VIII. O quer o Governo? | Privatizar: vender sectores estratégicos a preços de Saldo
Os adeptos das privatizações gostam de nos informar que o Estado é um mau gestor quando comparado com os privados, que a receita vinda das privatizações é importante para combater o défice e que os privados que irão gerir os meios outrora públicos acrescentarão valor às empresas que foram vendidas.
Mas esta visão não é verdadeira. A maioria do que é privatizado são as empresas ou as partes das empresas que dão lucro – i.e., o Estado perde uma fonte de receitas para combater o défice e só fica com o que dá prejuízo -; as empresas privatizadas são, por norma, monopólios ou oligopólios, pelo que os privados não terão concorrência e passarão a usufruir de uma renda; os gestores privados não gerem melhor do que os gestores públicos (vejam-se os casos dos hospitais públicos com gestão privada); e o Estado e a sua acção dão valor à economia e esse valor é contabilizado no PIB.
E o que pretende vender o Governo nesta legislatura? Será que o país está em Saldos?
O Programa do Governo fala de algumas das privatizações que foram acordadas com a troika, mas omite ou esconde com artifícios de escrita outras tantas. Por isso, o melhor é começarmos por ver o que a troika escreveu no famoso memorando de entendimento.
A maioria das privatizações que estão planeadas estão na página 14 do memorando. Aí pode ler-se claramente que haverá uma “aceleração do programa de privatizações” para vender a ANA, a TAP, a REFER, a GALP, a EDP, a REN, os CTT, a Caixa Seguros e outras empresas mais pequenas. Para além disto, e na mesma página, lê-se que o Governo deve “preparar um inventário de empresas municipais e regionais e do parque imobiliário para preparar a sua privatização”.

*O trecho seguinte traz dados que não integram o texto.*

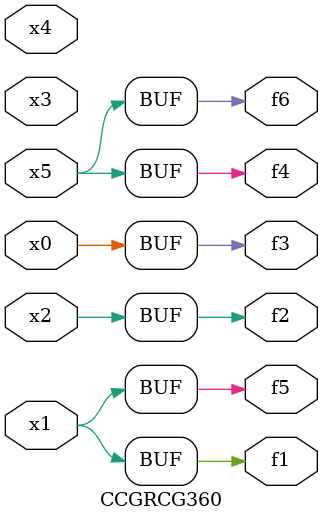
<source format=v>
module CCGRCG360(
	input x0, x1, x2, x3, x4, x5,
	output f1, f2, f3, f4, f5, f6
);
	assign f1 = x1;
	assign f2 = x2;
	assign f3 = x0;
	assign f4 = x5;
	assign f5 = x1;
	assign f6 = x5;
endmodule

</source>
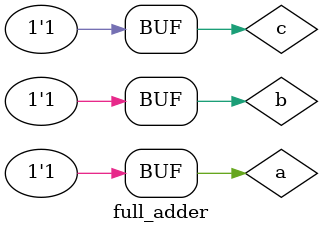
<source format=v>
module full(output s,ca,input a,b,c);
 wire t1,t2,t3;
 and(t1,a,b),(t2,b,c),(t3,c,a);
 xor(s,a,b,c);
 or(ca,t1,t2,t3);
endmodule

module full_adder;
 reg a,b,c;
 wire s,ca;
 full instance0(s,ca,a,b,c);
 initial begin
    $dumpfile("veri.vcd");
    $dumpvars(1);
    $display("full adder\n a b c  sum  carry ");
    $monitor(a," ",b," ",c,"  ",s,"  ",ca);
    a=0;b=0;c=0;
    #1;a=0;b=0;c=1;
    #1;a=0;b=1;c=0;
    #1;a=0;b=1;c=1;
    #1;a=1;b=0;c=0;
    #1;a=1;b=0;c=1;
    #1;a=1;b=1;c=0;
    #1;a=1;b=1;c=1;
    #1;
 end
endmodule
</source>
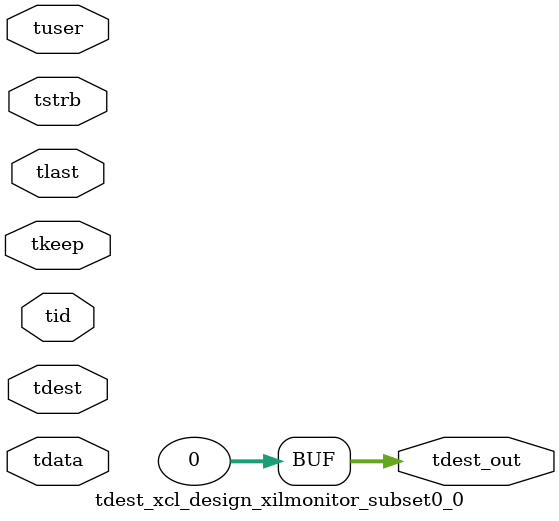
<source format=v>


`timescale 1ps/1ps

module tdest_xcl_design_xilmonitor_subset0_0 #
(
parameter C_S_AXIS_TDATA_WIDTH = 32,
parameter C_S_AXIS_TUSER_WIDTH = 0,
parameter C_S_AXIS_TID_WIDTH   = 0,
parameter C_S_AXIS_TDEST_WIDTH = 0,
parameter C_M_AXIS_TDEST_WIDTH = 32
)
(
input  [(C_S_AXIS_TDATA_WIDTH == 0 ? 1 : C_S_AXIS_TDATA_WIDTH)-1:0     ] tdata,
input  [(C_S_AXIS_TUSER_WIDTH == 0 ? 1 : C_S_AXIS_TUSER_WIDTH)-1:0     ] tuser,
input  [(C_S_AXIS_TID_WIDTH   == 0 ? 1 : C_S_AXIS_TID_WIDTH)-1:0       ] tid,
input  [(C_S_AXIS_TDEST_WIDTH == 0 ? 1 : C_S_AXIS_TDEST_WIDTH)-1:0     ] tdest,
input  [(C_S_AXIS_TDATA_WIDTH/8)-1:0 ] tkeep,
input  [(C_S_AXIS_TDATA_WIDTH/8)-1:0 ] tstrb,
input                                                                    tlast,
output [C_M_AXIS_TDEST_WIDTH-1:0] tdest_out
);

assign tdest_out = {1'b0};

endmodule


</source>
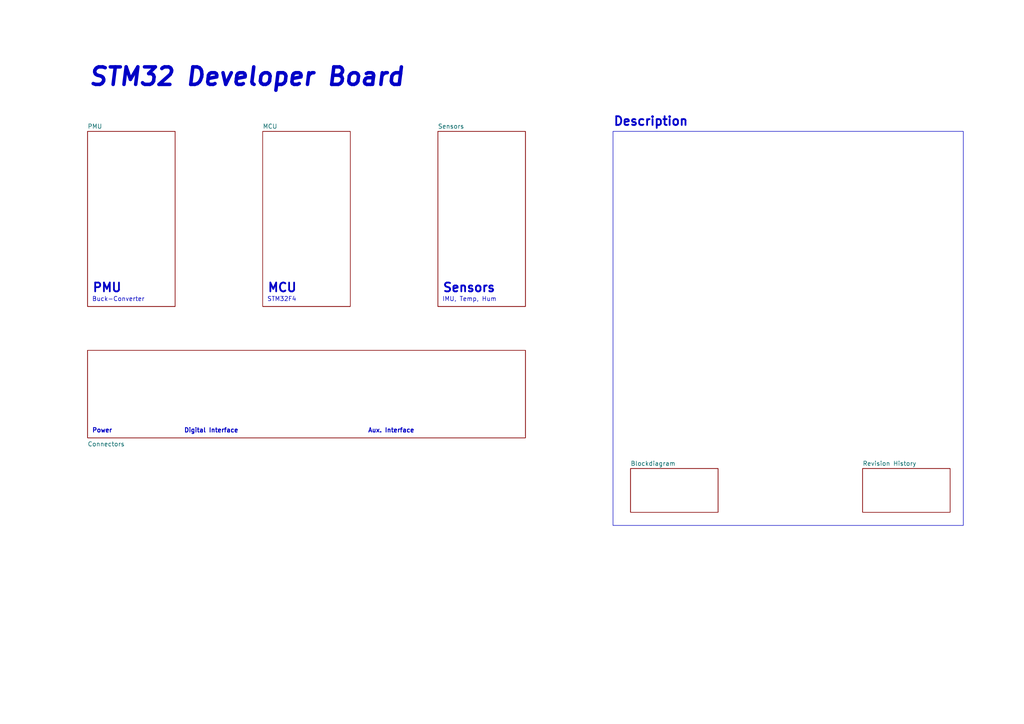
<source format=kicad_sch>
(kicad_sch (version 20230121) (generator eeschema)

  (uuid 936a9920-4479-4b68-af43-551df89037a4)

  (paper "A4")

  (title_block
    (title "STM32-DevBoard")
    (date "2023-08-20")
    (rev "R0")
    (company "s-grundner")
  )

  


  (rectangle (start 177.8 38.1) (end 279.4 152.4)
    (stroke (width 0) (type default))
    (fill (type none))
    (uuid 557c3cb5-fa83-4a9d-bfab-c4b9a73180f5)
  )

  (text "STM32 Developer Board\n" (at 25.4 25.4 0)
    (effects (font (size 5.08 5.08) (thickness 1.016) bold italic) (justify left bottom))
    (uuid 05c379a4-3d8a-4d87-9987-eeb187f4cc94)
  )
  (text "Digital Interface" (at 53.34 125.73 0)
    (effects (font (size 1.27 1.27) (thickness 0.254) bold) (justify left bottom))
    (uuid 0e77a57e-66ab-4f0f-9e87-bfccc7c3365f)
  )
  (text "Buck-Converter" (at 26.67 87.63 0)
    (effects (font (size 1.27 1.27)) (justify left bottom))
    (uuid 3417fdd8-f971-4084-8576-25f1baa5ce59)
  )
  (text "STM32F4" (at 77.47 87.63 0)
    (effects (font (size 1.27 1.27)) (justify left bottom))
    (uuid 46ad8bac-1027-40b9-aeca-3e0e5a1eab3c)
  )
  (text "MCU" (at 77.47 85.09 0)
    (effects (font (size 2.54 2.54) (thickness 0.508) bold) (justify left bottom))
    (uuid 4da3db62-d304-41c3-b9ba-91c818026a03)
  )
  (text "Aux. Interface" (at 106.68 125.73 0)
    (effects (font (size 1.27 1.27) (thickness 0.254) bold) (justify left bottom))
    (uuid 6707b658-aa6a-4a01-bf31-be801f97f76c)
  )
  (text "Sensors" (at 128.27 85.09 0)
    (effects (font (size 2.54 2.54) (thickness 0.508) bold) (justify left bottom))
    (uuid 7193a2cb-1973-426b-a9bc-c8afcd802768)
  )
  (text "Power" (at 26.67 125.73 0)
    (effects (font (size 1.27 1.27) (thickness 0.254) bold) (justify left bottom))
    (uuid 86831f71-64b4-424e-b4ff-777a870fe2da)
  )
  (text "Description" (at 177.8 36.83 0)
    (effects (font (size 2.54 2.54) (thickness 0.508) bold) (justify left bottom))
    (uuid b484ba90-b30b-40d3-8ef8-b74a8698e208)
  )
  (text "IMU, Temp, Hum" (at 128.27 87.63 0)
    (effects (font (size 1.27 1.27)) (justify left bottom))
    (uuid c4cf2583-fefa-4086-98a0-25139fbaec43)
  )
  (text "PMU" (at 26.67 85.09 0)
    (effects (font (size 2.54 2.54) (thickness 0.508) bold) (justify left bottom))
    (uuid f1fd3088-98d3-45f8-922e-dfc48395a565)
  )

  (sheet (at 25.4 38.1) (size 25.4 50.8) (fields_autoplaced)
    (stroke (width 0.1524) (type solid))
    (fill (color 0 0 0 0.0000))
    (uuid 28b759e9-222e-4254-a961-ab027542b327)
    (property "Sheetname" "PMU" (at 25.4 37.3884 0)
      (effects (font (size 1.27 1.27)) (justify left bottom))
    )
    (property "Sheetfile" "PMU.kicad_sch" (at 25.4 89.4846 0)
      (effects (font (size 1.27 1.27)) (justify left top) hide)
    )
    (instances
      (project "STM32_DevBoard"
        (path "/936a9920-4479-4b68-af43-551df89037a4" (page "6"))
      )
    )
  )

  (sheet (at 76.2 38.1) (size 25.4 50.8) (fields_autoplaced)
    (stroke (width 0.1524) (type solid))
    (fill (color 0 0 0 0.0000))
    (uuid 4885c666-6066-41ae-b6bc-46cba658e96a)
    (property "Sheetname" "MCU" (at 76.2 37.3884 0)
      (effects (font (size 1.27 1.27)) (justify left bottom))
    )
    (property "Sheetfile" "MCU.kicad_sch" (at 76.2 89.4846 0)
      (effects (font (size 1.27 1.27)) (justify left top) hide)
    )
    (instances
      (project "STM32_DevBoard"
        (path "/936a9920-4479-4b68-af43-551df89037a4" (page "4"))
      )
    )
  )

  (sheet (at 250.19 135.89) (size 25.4 12.7) (fields_autoplaced)
    (stroke (width 0.1524) (type solid))
    (fill (color 0 0 0 0.0000))
    (uuid 57ea835f-75cf-4d2a-9fd5-9eecb2122754)
    (property "Sheetname" "Revision History" (at 250.19 135.1784 0)
      (effects (font (size 1.27 1.27)) (justify left bottom))
    )
    (property "Sheetfile" "RevHist.kicad_sch" (at 250.19 149.1746 0)
      (effects (font (size 1.27 1.27)) (justify left top) hide)
    )
    (instances
      (project "STM32_DevBoard"
        (path "/936a9920-4479-4b68-af43-551df89037a4" (page "3"))
      )
    )
  )

  (sheet (at 127 38.1) (size 25.4 50.8) (fields_autoplaced)
    (stroke (width 0.1524) (type solid))
    (fill (color 0 0 0 0.0000))
    (uuid 90b56a6c-c69d-4600-9dba-60da8edf29d1)
    (property "Sheetname" "Sensors" (at 127 37.3884 0)
      (effects (font (size 1.27 1.27)) (justify left bottom))
    )
    (property "Sheetfile" "Sensors.kicad_sch" (at 127 89.4846 0)
      (effects (font (size 1.27 1.27)) (justify left top) hide)
    )
    (instances
      (project "STM32_DevBoard"
        (path "/936a9920-4479-4b68-af43-551df89037a4" (page "5"))
      )
    )
  )

  (sheet (at 182.88 135.89) (size 25.4 12.7) (fields_autoplaced)
    (stroke (width 0.1524) (type solid))
    (fill (color 0 0 0 0.0000))
    (uuid aa564efa-5f4d-4e1b-8686-d0efc77e7554)
    (property "Sheetname" "Blockdiagram" (at 182.88 135.1784 0)
      (effects (font (size 1.27 1.27)) (justify left bottom))
    )
    (property "Sheetfile" "BSB.kicad_sch" (at 182.88 149.1746 0)
      (effects (font (size 1.27 1.27)) (justify left top) hide)
    )
    (instances
      (project "STM32_DevBoard"
        (path "/936a9920-4479-4b68-af43-551df89037a4" (page "2"))
      )
    )
  )

  (sheet (at 25.4 101.6) (size 127 25.4)
    (stroke (width 0.1524) (type solid))
    (fill (color 0 0 0 0.0000))
    (uuid b60aff16-a0c5-4be5-8669-4ad34f4c1c3e)
    (property "Sheetname" "Connectors" (at 25.4 129.54 0)
      (effects (font (size 1.27 1.27)) (justify left bottom))
    )
    (property "Sheetfile" "CONN.kicad_sch" (at 25.4 127.5846 0)
      (effects (font (size 1.27 1.27)) (justify left top) hide)
    )
    (instances
      (project "STM32_DevBoard"
        (path "/936a9920-4479-4b68-af43-551df89037a4" (page "7"))
      )
    )
  )

  (sheet_instances
    (path "/" (page "1"))
  )
)

</source>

Já o Programa do Governo é mais ardiloso sobre esta temática.
A primeira coisa a ter de ser vendida será o BPN (pág. 25) que, se bem se recordam, foi nacionalizado em 2008 porque os seus administradores o levaram à bancarrota burlando os seus depositantes e arrecadando milhões de euros. Já foram gastos mais de 5 mil milhões de euros e o Governo anterior não foi capaz de encontrar um comprador para o banco e dificilmente se encontrará um investidor ainda este mês que queira ficar com os prejuízos daquele buraco sem fundo.
Depois temos todo o sector dos transportes, onde se insere a ANA, a TAP, a REFER, a Carris, os STCP e o Metro de Lisboa. Todas estas empresas serão privatizadas até ao fim de 2012 de acordo com o descrito nas páginas 25, 44 e 45 do Programa de Governo. Como há pressa em privatizar, até porque algumas destas empresas têm prejuízos que advêm não da má gestão mas antes do seu modelo de financiamento, certamente que todo o sector dos transportes será alienado por uma fracção do seu valor. Para além disso, todas estas empresas não têm nenhum concorrente no mercado, ou seja, não haverá nenhum outro operador a realizar o mesmo serviços e como nunca poderão cobrar um preço demasiado alto terá de ser o Estado na mesma a financiar os prejuízos mas, desta vez, com lucros para os privados.
A Águas de Portugal também está na mira do Governo, primeiro vendendo o subsector dos resíduos (pág. 60) e depois abrindo a empresa pública “à participação de entidades públicas estatais ou municipais (bem como de entidades privadas na gestão do sistema) ” (pág. 59). É então este o projecto do Governo: privatizar a água, ou a sua distribuição. Isto é muito injusto, pois não existe bem mais público do que a água e agora teremos os privados a mandar num sector absolutamente estratégico e sem concorrência.
Mas também haverá uma parte da saúde a ir parar às mãos dos Mellos e das Misericórdias tal como está expresso na página 80 do Programa.
Nos próximos anos o país será vendido a preço de saldo, tal como está a acontecer na Grécia. Os sectores mais críticos como a Segurança Social, a Saúde, as Águas, os Transportes e as Golden Shares que nos restavam serão vendidos e o país ficará mais pobre.
Acresce que a privatização das grandes empresas, nomeadamente as que gerem recursos como a àgua, os transportes ou a energia, mesmo sendo privadas e de capitais nacionais correm o sério risco de sofrerem de Ofertas Púplicas de Aquisição (OPAs) de outras empresas estrangeiras do sector. Não é que os grandes capitalistas nacionais tenham mais ética do que os capitalistas estrangeiros, mas é sempre mais fácil controlar os excessos das empresas nacionais. Se o nosso poder de decisão económica já é diminuto a alienação dos recursos estratégicos pode afectar a capacidade de decisão e a democracia.